== To do ==
Below are entries; work out how many of their lines include the string "come", and reply with the number only.

== Data to process ==
____

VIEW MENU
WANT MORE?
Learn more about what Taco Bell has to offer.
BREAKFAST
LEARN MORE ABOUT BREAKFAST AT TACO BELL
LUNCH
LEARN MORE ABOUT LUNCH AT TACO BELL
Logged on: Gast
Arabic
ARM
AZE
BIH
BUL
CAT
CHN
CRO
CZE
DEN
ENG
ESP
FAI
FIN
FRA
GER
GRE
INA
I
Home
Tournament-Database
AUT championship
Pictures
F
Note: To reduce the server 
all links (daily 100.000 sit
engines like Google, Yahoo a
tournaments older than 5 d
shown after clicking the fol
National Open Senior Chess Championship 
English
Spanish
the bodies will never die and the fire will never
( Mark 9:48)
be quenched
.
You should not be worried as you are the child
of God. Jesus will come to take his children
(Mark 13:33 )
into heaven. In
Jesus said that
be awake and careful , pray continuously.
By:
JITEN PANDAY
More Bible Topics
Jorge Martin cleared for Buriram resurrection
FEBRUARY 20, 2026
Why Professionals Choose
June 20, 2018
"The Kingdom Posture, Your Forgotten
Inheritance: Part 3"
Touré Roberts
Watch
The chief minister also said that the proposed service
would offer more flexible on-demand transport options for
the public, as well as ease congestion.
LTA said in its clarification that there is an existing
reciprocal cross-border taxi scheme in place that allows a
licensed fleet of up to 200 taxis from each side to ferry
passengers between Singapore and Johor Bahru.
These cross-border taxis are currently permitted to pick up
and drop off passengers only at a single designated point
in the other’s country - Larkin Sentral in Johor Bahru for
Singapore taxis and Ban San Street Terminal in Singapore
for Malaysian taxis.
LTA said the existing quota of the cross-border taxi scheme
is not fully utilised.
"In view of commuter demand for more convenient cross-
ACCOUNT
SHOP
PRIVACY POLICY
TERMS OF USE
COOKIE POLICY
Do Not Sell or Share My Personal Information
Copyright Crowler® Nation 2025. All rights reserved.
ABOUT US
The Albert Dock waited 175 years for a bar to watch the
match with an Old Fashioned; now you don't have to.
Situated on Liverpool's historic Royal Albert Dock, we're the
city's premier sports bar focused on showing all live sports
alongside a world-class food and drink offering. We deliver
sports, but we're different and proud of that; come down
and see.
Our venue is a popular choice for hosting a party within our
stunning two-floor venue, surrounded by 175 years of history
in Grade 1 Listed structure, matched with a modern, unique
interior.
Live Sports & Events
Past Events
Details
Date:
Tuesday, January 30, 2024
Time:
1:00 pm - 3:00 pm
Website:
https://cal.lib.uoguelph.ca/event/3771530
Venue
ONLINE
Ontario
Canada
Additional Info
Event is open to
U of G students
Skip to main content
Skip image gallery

____

== Exercise answer ==
2